CrimProf Blog

Editor: Kevin Cole
Univ. of San Diego School of Law

Wednesday, January 18, 2017

MacKie-Mason on Private Search Doctrine After Jones

Andrew MacKie-Mason (University of Chicago, Law School, Students) has posted The Private Search Doctrine After Jones (126 Yale L.J. F. 326 (2017)) on SSRN. Here is the abstract:

In United States v. Jacobsen, the Supreme Court created a curious aspect of Fourth Amendment law now known as the private search doctrine. Under the private search doctrine, once a private party has conducted an initial search independent of the government, the government may repeat that search, even if doing so would otherwise violate the Fourth Amendment. The private party’s search renders the subsequent government “search” not a search in the constitutional sense.

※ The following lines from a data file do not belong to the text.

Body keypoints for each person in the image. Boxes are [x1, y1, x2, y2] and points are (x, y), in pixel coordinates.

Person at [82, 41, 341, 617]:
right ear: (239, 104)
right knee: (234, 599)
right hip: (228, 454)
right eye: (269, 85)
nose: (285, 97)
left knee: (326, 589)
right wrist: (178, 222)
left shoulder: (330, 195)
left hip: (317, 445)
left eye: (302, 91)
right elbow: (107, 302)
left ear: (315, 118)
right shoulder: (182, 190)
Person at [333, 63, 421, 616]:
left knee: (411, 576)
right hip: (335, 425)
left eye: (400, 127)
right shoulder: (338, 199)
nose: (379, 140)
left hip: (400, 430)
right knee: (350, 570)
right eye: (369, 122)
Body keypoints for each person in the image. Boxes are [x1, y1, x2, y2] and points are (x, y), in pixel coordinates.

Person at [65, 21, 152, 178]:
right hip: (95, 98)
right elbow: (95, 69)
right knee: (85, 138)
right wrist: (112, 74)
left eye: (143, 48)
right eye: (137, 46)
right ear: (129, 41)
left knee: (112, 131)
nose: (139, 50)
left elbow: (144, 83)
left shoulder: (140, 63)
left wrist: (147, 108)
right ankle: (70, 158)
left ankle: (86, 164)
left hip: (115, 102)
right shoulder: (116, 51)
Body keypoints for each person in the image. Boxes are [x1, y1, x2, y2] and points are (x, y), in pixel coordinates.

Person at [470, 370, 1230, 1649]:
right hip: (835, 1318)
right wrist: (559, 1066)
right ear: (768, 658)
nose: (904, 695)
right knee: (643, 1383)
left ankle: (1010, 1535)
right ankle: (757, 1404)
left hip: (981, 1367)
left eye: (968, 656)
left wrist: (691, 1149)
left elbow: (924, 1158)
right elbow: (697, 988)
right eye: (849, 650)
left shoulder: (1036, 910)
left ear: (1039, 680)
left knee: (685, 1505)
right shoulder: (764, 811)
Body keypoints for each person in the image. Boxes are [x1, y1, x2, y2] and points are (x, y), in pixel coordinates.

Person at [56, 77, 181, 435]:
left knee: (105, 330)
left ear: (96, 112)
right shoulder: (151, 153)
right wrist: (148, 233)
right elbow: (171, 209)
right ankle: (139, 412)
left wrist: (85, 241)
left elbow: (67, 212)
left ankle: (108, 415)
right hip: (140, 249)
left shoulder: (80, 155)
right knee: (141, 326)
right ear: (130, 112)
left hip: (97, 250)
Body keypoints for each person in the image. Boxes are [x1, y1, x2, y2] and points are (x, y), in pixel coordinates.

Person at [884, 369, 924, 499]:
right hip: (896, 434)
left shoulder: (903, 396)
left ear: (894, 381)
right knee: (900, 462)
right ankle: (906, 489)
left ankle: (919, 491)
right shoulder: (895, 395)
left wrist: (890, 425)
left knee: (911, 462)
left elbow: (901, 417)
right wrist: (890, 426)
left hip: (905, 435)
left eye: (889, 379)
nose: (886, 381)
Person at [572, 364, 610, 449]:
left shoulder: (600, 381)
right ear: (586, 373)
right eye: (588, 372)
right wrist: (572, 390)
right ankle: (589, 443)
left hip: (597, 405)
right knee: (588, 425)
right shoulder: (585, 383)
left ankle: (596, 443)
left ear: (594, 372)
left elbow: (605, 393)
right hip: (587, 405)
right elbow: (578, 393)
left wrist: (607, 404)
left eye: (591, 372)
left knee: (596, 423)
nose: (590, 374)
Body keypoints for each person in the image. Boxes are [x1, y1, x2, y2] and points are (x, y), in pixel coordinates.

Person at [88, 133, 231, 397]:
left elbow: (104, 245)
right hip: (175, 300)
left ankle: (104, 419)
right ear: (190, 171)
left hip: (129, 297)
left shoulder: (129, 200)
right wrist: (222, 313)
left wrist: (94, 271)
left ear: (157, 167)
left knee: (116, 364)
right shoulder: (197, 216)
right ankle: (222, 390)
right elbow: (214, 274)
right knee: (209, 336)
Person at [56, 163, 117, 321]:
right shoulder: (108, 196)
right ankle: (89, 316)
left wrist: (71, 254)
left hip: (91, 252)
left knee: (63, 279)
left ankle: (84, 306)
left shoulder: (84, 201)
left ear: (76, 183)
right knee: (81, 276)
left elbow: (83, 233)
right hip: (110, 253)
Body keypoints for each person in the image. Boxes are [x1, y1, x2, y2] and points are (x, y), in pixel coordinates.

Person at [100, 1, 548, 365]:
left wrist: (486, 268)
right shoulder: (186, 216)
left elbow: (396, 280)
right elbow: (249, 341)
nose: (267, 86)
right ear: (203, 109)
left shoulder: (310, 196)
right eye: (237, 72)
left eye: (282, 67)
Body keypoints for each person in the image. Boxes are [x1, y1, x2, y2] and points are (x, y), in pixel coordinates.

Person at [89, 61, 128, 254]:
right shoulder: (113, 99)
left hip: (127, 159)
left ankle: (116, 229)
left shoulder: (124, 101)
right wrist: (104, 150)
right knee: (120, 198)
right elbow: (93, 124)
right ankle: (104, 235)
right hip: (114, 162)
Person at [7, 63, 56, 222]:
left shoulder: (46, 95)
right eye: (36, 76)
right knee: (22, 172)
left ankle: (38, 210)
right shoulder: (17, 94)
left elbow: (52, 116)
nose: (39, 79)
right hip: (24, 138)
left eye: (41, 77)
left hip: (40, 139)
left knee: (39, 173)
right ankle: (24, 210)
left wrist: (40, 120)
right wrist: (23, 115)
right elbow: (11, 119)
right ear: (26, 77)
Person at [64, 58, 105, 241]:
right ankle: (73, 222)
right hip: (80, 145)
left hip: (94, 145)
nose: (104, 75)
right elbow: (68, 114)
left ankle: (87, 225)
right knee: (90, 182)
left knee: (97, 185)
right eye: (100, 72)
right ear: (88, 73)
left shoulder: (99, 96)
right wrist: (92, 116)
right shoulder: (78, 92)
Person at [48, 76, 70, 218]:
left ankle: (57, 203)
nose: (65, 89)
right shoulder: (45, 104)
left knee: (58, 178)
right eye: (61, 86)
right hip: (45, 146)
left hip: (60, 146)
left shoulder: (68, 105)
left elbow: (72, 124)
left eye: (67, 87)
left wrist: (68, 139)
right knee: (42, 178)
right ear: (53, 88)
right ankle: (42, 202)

Jacobsen is based on the privacy theory of the Fourth Amendment introduced by the Court in Katz v. United States. According to the Court in Jacobsen, a private search — even if unauthorized — destroys an individual’s reasonable expectation of privacy. Thus, by merely repeating the search, the government does not further infringe on a person’s privacy. The private search doctrine is invoked by courts to justify police actions with somewhat surprising frequency.

In 2012 — twenty-eight years after Jacobsen — the Supreme Court restructured Fourth Amendment doctrine in United States v. Jones. In Jones, the Court held that the reasonable expectation of privacy test is not the only definition of a Fourth Amendment search.

A search also occurs if the police trespass on a constitutionally protected area in order to obtain information, even if the trespass does not violate the property owner’s reasonable expectation of privacy. The full implications of Jones are still being explored. In this Essay, I argue that Jacobsen is irrelevant to the trespass definition of a search under Jones. A prior private search may destroy a person’s expectation of privacy, but it does not change whether the police trespassed on a constitutionally protected area in order to obtain information. Therefore, a government trespass that qualifies as a search under Jones is still a search even if its scope is limited to the scope of a prior private search. Jacobsen comes into play only if it is necessary to appeal to Katz to characterize the government action as a search.